■ Requirement
All lines in the data below carrying the string "Spike" are to be located and copied.

(Stored records)
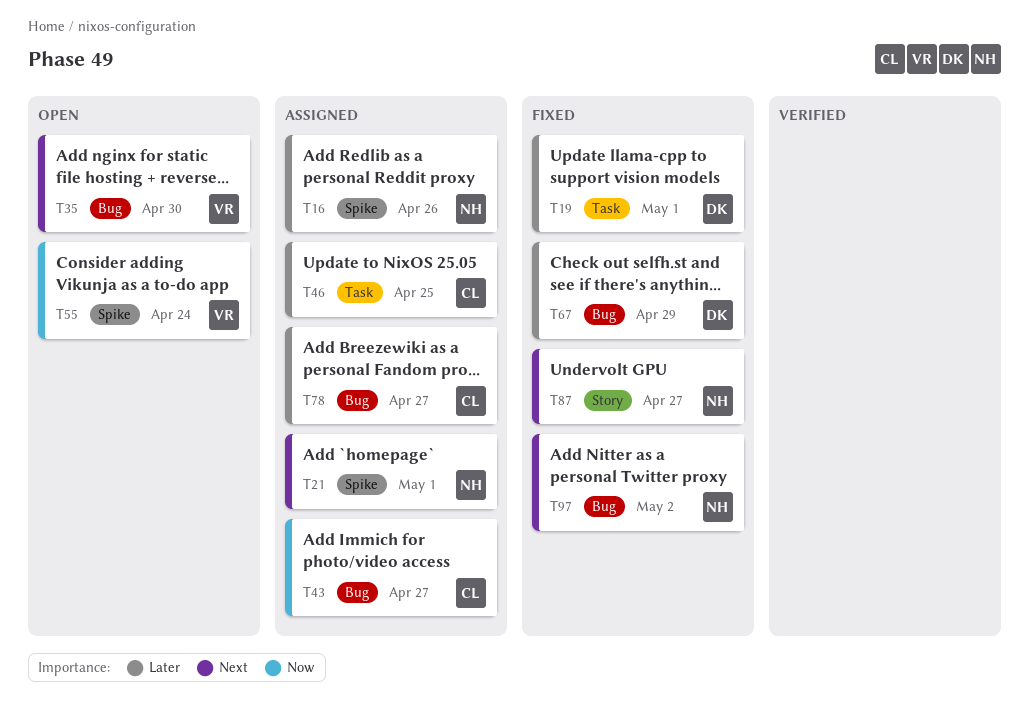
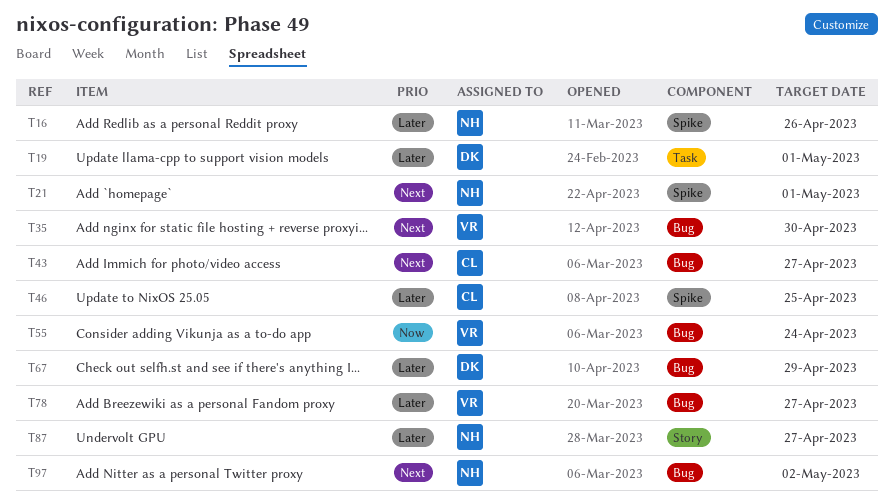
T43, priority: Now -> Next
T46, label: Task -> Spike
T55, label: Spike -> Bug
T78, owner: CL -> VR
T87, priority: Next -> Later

■ Answer
T46, label: Task -> Spike
T55, label: Spike -> Bug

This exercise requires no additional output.